Transcribe, word for word, the lines of the rows below, from the line with "Workhorse with dual rear wheels with 4-whe" to the line with "Rim - 8 Lug", including both of those lines.
(DATA PROVIDED begins)
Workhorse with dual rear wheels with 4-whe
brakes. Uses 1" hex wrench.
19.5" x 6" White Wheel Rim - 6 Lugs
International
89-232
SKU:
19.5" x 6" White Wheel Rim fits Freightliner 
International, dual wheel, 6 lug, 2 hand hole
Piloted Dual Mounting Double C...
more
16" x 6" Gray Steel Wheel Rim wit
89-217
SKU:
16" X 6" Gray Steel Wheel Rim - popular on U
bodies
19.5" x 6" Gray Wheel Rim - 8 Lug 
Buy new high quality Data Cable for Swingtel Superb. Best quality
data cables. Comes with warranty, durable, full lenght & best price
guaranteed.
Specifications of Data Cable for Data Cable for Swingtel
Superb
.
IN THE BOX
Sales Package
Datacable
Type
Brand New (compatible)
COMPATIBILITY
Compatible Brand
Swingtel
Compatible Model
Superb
(DATA PROVIDED ends)
(DATA PROVIDED begins)
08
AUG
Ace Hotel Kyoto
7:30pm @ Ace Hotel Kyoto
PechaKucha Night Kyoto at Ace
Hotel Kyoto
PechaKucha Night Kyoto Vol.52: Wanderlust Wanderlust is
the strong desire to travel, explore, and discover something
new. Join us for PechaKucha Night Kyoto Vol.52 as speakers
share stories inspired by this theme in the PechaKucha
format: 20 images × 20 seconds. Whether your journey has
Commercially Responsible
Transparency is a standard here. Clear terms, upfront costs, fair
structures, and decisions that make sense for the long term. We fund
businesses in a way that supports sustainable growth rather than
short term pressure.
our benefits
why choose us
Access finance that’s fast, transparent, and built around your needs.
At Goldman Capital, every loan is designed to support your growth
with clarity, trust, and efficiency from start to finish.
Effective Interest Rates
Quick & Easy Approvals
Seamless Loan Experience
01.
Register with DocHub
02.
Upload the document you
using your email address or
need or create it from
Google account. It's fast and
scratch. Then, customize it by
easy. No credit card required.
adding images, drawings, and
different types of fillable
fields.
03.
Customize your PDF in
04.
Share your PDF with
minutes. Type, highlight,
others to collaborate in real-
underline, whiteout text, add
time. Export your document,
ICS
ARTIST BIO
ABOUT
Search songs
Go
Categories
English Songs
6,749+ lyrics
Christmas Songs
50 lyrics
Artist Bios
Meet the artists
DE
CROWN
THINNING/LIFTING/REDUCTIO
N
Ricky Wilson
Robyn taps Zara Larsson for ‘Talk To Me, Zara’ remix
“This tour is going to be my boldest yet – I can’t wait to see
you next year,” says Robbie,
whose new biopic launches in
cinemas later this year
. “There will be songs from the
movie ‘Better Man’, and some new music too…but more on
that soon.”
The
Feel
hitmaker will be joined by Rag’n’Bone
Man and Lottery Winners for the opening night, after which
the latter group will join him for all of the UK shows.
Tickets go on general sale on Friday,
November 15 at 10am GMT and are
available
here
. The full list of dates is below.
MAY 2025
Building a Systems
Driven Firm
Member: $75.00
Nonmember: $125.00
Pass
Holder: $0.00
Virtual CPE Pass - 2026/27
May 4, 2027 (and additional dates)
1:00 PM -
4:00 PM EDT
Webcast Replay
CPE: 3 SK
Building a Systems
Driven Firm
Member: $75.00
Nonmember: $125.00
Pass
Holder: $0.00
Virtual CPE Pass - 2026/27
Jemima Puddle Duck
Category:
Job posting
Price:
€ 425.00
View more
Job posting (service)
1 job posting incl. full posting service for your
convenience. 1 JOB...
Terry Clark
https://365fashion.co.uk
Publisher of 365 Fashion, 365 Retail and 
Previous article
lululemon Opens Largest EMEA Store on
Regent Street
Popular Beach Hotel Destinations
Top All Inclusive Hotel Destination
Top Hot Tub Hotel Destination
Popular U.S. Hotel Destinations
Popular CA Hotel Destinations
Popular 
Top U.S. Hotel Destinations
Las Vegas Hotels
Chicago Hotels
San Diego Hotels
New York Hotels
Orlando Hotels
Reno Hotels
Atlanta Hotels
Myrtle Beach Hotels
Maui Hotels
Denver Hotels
(DATA PROVIDED ends)
### TASK RESPONSE
Workhorse with dual rear wheels with 4-whe
brakes. Uses 1" hex wrench.
19.5" x 6" White Wheel Rim - 6 Lugs
International
89-232
SKU:
19.5" x 6" White Wheel Rim fits Freightliner 
International, dual wheel, 6 lug, 2 hand hole
Piloted Dual Mounting Double C...
more
16" x 6" Gray Steel Wheel Rim wit
89-217
SKU:
16" X 6" Gray Steel Wheel Rim - popular on U
bodies
19.5" x 6" Gray Wheel Rim - 8 Lug 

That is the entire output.